In situations where you know the individuals answering the survey are suspectible to some sort of bias within their responses, is there a way to simply integrate it into inferences made about the population? My initial thought is that some kind of adjusted confidence interval is the best place to do it.
A fictitous example:
I ask 100 individuals how much time they have spent on an activity in the past week (in minutes). I know from previous reports and research that when people are asked to re-collect time spent, they tend to under-estimate. On average, they under-estimate by about 20%.
Taking the responses direct from the 'survey' I get an average time of 100 minutes and a standard deviation of 25. From this I can create a standard confidence interval. But can I shift it and make it larger to account for the under-estimation?
A second fictitious example:
I ask 1000 individuals a sensitive question. 30% respond 'yes' and 70% respond 'no.' I know that those who answer 'yes' do not lie. However, of those who answer 'no', approximately 30% will lie.

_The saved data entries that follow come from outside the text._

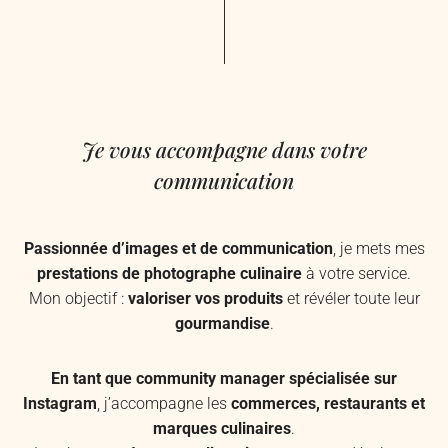
Je vous accompagne dans votre
communication
Passionnée d’images et de communication
, je mets mes
prestations de photographe culinaire
à votre service.
Mon objectif :
valoriser vos produits
et révéler toute leur
gourmandise
.
En tant que community manager spécialisée sur
Instagram
, j’accompagne les
commerces, restaurants et
marques culinaires
.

I could take the responses directly from the survey and calculate a confidence interval for the percentage of individuals who would respond 'yes' in the population. But I want to incorporate the fact that some who answered 'no' would have lied. In which case, I almost have an asymmetric interval in which the true population parameter lies - it will have a wider interval above 30% than below.
P.S - I don't want to focus on how we can design surveys to avoid lying, bias etc.